Problem:
Each entry below is to be returned exactly, with any pictures left out.

[Extracted records]
########

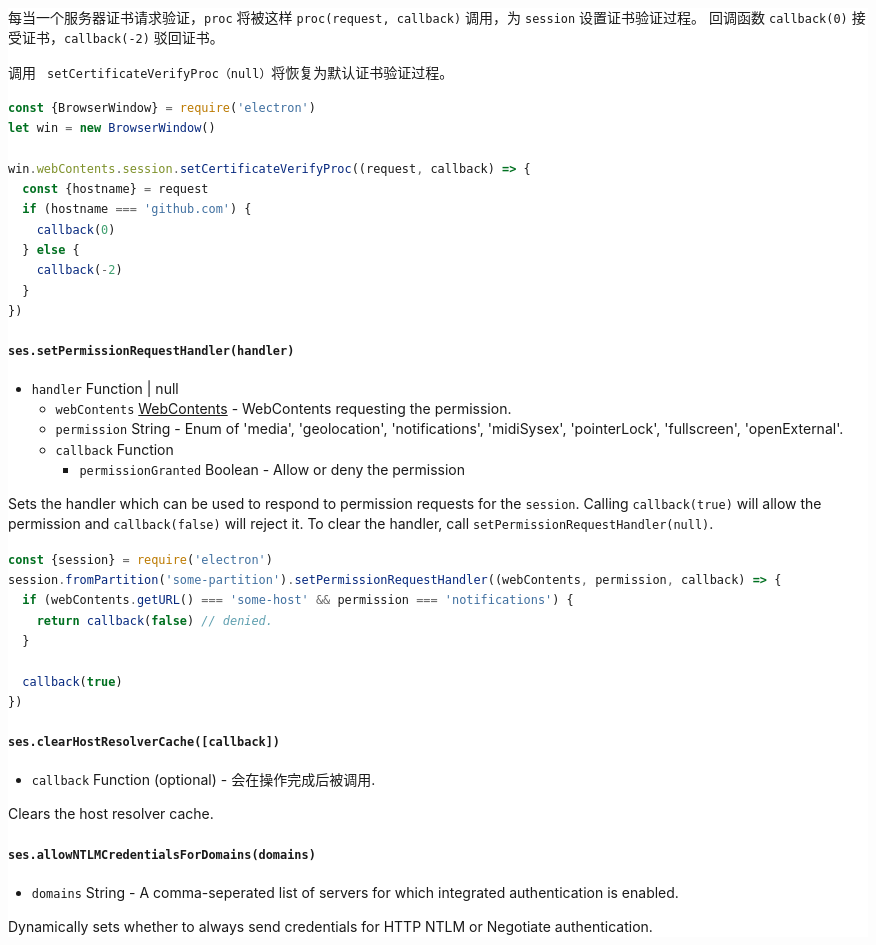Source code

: 每当一个服务器证书请求验证，`proc` 将被这样 `proc(request, callback)` 调用，为 `session` 设置证书验证过程。 回调函数 `callback(0)` 接受证书，`callback(-2)` 驳回证书。

调用 ` setCertificateVerifyProc（null）`将恢复为默认证书验证过程。

```javascript
const {BrowserWindow} = require('electron')
let win = new BrowserWindow()

win.webContents.session.setCertificateVerifyProc((request, callback) => {
  const {hostname} = request
  if (hostname === 'github.com') {
    callback(0)
  } else {
    callback(-2)
  }
})
```

#### `ses.setPermissionRequestHandler(handler)`

* `handler` Function | null 
  * `webContents` [WebContents](web-contents.md) - WebContents requesting the permission.
  * `permission` String - Enum of 'media', 'geolocation', 'notifications', 'midiSysex', 'pointerLock', 'fullscreen', 'openExternal'.
  * `callback` Function 
    * `permissionGranted` Boolean - Allow or deny the permission

Sets the handler which can be used to respond to permission requests for the `session`. Calling `callback(true)` will allow the permission and `callback(false)` will reject it. To clear the handler, call `setPermissionRequestHandler(null)`.

```javascript
const {session} = require('electron')
session.fromPartition('some-partition').setPermissionRequestHandler((webContents, permission, callback) => {
  if (webContents.getURL() === 'some-host' && permission === 'notifications') {
    return callback(false) // denied.
  }

  callback(true)
})
```

#### `ses.clearHostResolverCache([callback])`

* `callback` Function (optional) - 会在操作完成后被调用.

Clears the host resolver cache.

#### `ses.allowNTLMCredentialsForDomains(domains)`

* `domains` String - A comma-seperated list of servers for which integrated authentication is enabled.

Dynamically sets whether to always send credentials for HTTP NTLM or Negotiate authentication.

########

Task response:
Source code

: 每当一个服务器证书请求验证，`proc` 将被这样 `proc(request, callback)` 调用，为 `session` 设置证书验证过程。 回调函数 `callback(0)` 接受证书，`callback(-2)` 驳回证书。

调用 ` setCertificateVerifyProc（null）`将恢复为默认证书验证过程。

```javascript
const {BrowserWindow} = require('electron')
let win = new BrowserWindow()

win.webContents.session.setCertificateVerifyProc((request, callback) => {
  const {hostname} = request
  if (hostname === 'github.com') {
    callback(0)
  } else {
    callback(-2)
  }
})
```

#### `ses.setPermissionRequestHandler(handler)`

* `handler` Function | null 
  * `webContents` [WebContents](web-contents.md) - WebContents requesting the permission.
  * `permission` String - Enum of 'media', 'geolocation', 'notifications', 'midiSysex', 'pointerLock', 'fullscreen', 'openExternal'.
  * `callback` Function 
    * `permissionGranted` Boolean - Allow or deny the permission

Sets the handler which can be used to respond to permission requests for the `session`. Calling `callback(true)` will allow the permission and `callback(false)` will reject it. To clear the handler, call `setPermissionRequestHandler(null)`.

```javascript
const {session} = require('electron')
session.fromPartition('some-partition').setPermissionRequestHandler((webContents, permission, callback) => {
  if (webContents.getURL() === 'some-host' && permission === 'notifications') {
    return callback(false) // denied.
  }

  callback(true)
})
```

#### `ses.clearHostResolverCache([callback])`

* `callback` Function (optional) - 会在操作完成后被调用.

Clears the host resolver cache.

#### `ses.allowNTLMCredentialsForDomains(domains)`

* `domains` String - A comma-seperated list of servers for which integrated authentication is enabled.

Dynamically sets whether to always send credentials for HTTP NTLM or Negotiate authentication.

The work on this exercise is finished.